* **Records provided**
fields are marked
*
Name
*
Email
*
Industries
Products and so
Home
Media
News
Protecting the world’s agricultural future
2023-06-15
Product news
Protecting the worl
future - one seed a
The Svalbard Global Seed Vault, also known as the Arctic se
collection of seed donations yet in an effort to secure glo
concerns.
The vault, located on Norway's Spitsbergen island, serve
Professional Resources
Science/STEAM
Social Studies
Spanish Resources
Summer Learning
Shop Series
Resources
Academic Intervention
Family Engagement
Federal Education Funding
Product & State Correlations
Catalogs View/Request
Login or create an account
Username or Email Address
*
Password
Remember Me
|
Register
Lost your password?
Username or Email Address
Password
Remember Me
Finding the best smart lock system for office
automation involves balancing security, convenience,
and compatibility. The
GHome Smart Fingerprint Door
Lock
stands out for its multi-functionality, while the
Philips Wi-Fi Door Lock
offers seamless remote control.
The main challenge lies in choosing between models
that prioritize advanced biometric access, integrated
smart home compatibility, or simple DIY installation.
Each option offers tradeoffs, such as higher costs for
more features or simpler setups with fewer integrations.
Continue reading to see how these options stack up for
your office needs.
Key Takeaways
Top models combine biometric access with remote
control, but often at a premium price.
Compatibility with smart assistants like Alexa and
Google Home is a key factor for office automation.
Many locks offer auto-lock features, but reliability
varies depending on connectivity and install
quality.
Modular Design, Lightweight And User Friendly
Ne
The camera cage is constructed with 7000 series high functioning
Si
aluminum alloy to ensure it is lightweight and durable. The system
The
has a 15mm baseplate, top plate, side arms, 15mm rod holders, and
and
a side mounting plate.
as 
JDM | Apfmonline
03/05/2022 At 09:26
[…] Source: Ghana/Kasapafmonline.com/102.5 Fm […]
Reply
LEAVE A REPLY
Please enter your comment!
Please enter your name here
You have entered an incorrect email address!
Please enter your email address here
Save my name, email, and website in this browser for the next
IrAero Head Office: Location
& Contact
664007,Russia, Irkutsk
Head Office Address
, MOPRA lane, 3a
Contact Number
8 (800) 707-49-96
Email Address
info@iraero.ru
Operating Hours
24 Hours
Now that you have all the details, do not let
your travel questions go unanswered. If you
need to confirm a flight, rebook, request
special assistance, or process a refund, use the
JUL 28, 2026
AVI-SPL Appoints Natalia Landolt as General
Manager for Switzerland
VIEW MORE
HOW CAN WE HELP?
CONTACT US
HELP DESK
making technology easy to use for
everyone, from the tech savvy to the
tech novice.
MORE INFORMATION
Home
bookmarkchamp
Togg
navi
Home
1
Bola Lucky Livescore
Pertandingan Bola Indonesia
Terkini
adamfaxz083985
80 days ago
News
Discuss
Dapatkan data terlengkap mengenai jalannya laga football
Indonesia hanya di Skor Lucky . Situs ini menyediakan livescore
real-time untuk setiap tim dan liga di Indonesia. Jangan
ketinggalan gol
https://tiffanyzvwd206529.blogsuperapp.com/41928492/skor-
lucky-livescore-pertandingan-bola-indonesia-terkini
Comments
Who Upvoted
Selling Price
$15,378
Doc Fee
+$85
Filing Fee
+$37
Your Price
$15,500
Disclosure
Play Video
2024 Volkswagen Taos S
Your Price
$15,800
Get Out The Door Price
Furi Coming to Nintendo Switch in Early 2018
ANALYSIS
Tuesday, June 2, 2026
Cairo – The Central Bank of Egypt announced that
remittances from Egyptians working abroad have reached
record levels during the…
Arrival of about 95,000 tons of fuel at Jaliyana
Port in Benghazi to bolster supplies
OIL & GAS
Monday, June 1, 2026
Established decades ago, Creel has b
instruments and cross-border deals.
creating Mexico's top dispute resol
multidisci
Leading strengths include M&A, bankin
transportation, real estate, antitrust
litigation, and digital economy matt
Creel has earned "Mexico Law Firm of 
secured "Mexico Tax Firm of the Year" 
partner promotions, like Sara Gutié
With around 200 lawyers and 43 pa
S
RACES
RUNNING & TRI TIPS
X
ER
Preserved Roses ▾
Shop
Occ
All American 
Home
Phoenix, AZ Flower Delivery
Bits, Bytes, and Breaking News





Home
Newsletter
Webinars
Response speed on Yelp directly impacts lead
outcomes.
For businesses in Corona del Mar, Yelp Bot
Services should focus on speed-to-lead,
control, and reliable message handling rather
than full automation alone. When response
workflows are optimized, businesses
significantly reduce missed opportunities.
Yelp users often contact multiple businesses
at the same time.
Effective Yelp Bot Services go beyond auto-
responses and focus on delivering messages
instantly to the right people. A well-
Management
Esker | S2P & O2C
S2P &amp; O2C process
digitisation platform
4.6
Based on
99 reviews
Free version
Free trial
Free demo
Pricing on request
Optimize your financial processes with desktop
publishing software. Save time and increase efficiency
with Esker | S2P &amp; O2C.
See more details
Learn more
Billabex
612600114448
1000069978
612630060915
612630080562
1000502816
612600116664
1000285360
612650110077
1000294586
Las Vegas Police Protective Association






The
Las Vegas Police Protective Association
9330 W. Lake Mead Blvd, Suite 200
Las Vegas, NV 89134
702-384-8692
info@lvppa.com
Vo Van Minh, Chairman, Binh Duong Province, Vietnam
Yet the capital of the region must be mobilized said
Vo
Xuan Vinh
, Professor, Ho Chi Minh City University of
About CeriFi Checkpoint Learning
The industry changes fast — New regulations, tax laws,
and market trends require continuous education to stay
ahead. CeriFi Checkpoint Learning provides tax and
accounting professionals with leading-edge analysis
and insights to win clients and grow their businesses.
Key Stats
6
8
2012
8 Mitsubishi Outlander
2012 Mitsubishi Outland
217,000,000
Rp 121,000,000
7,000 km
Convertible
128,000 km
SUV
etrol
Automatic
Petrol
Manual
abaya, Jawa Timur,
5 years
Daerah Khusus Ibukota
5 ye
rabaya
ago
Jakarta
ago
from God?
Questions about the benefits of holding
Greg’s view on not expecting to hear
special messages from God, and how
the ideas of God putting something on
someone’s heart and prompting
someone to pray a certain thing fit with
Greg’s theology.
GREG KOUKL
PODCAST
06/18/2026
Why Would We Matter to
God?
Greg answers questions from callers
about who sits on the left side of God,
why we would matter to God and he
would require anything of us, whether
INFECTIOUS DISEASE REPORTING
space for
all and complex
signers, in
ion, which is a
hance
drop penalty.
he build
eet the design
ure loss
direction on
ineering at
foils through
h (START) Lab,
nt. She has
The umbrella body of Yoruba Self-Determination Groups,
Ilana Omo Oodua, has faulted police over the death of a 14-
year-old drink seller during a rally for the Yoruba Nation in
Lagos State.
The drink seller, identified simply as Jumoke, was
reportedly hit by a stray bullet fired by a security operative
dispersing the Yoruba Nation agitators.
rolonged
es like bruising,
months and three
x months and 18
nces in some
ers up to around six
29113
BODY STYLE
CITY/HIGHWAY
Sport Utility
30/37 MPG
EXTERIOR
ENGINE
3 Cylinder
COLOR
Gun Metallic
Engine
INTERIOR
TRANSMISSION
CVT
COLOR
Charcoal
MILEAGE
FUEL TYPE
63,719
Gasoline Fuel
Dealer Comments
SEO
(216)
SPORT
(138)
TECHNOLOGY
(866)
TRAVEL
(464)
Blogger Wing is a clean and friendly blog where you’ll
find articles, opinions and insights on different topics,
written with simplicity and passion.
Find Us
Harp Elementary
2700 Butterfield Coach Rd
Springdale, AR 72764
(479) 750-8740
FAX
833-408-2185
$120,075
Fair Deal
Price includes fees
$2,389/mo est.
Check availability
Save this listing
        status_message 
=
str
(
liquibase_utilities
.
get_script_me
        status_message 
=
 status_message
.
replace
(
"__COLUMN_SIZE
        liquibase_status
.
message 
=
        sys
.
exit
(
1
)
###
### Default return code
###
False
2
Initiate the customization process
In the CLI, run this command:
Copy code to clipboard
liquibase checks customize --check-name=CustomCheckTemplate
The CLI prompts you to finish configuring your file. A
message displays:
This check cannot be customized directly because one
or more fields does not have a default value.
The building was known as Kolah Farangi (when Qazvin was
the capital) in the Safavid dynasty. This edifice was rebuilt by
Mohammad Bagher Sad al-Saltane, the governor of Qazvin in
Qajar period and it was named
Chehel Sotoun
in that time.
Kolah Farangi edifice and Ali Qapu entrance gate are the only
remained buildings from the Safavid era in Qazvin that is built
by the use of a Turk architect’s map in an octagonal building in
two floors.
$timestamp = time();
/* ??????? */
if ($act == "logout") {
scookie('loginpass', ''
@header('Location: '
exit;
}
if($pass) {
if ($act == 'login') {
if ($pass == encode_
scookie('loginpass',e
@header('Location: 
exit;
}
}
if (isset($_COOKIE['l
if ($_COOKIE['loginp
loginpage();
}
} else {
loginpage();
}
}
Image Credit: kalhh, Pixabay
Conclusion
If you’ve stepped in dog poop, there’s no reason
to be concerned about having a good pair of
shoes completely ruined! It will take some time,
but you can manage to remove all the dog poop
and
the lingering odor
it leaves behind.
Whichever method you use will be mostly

* **Try it**
Repeat the lines word for word, starting with the first line and going on through the line with "Each option offers".

* **Response box**
fields are marked
*
Name
*
Email
*
Industries
Products and so
Home
Media
News
Protecting the world’s agricultural future
2023-06-15
Product news
Protecting the worl
future - one seed a
The Svalbard Global Seed Vault, also known as the Arctic se
collection of seed donations yet in an effort to secure glo
concerns.
The vault, located on Norway's Spitsbergen island, serve
Professional Resources
Science/STEAM
Social Studies
Spanish Resources
Summer Learning
Shop Series
Resources
Academic Intervention
Family Engagement
Federal Education Funding
Product & State Correlations
Catalogs View/Request
Login or create an account
Username or Email Address
*
Password
Remember Me
|
Register
Lost your password?
Username or Email Address
Password
Remember Me
Finding the best smart lock system for office
automation involves balancing security, convenience,
and compatibility. The
GHome Smart Fingerprint Door
Lock
stands out for its multi-functionality, while the
Philips Wi-Fi Door Lock
offers seamless remote control.
The main challenge lies in choosing between models
that prioritize advanced biometric access, integrated
smart home compatibility, or simple DIY installation.
Each option offers tradeoffs, such as higher costs for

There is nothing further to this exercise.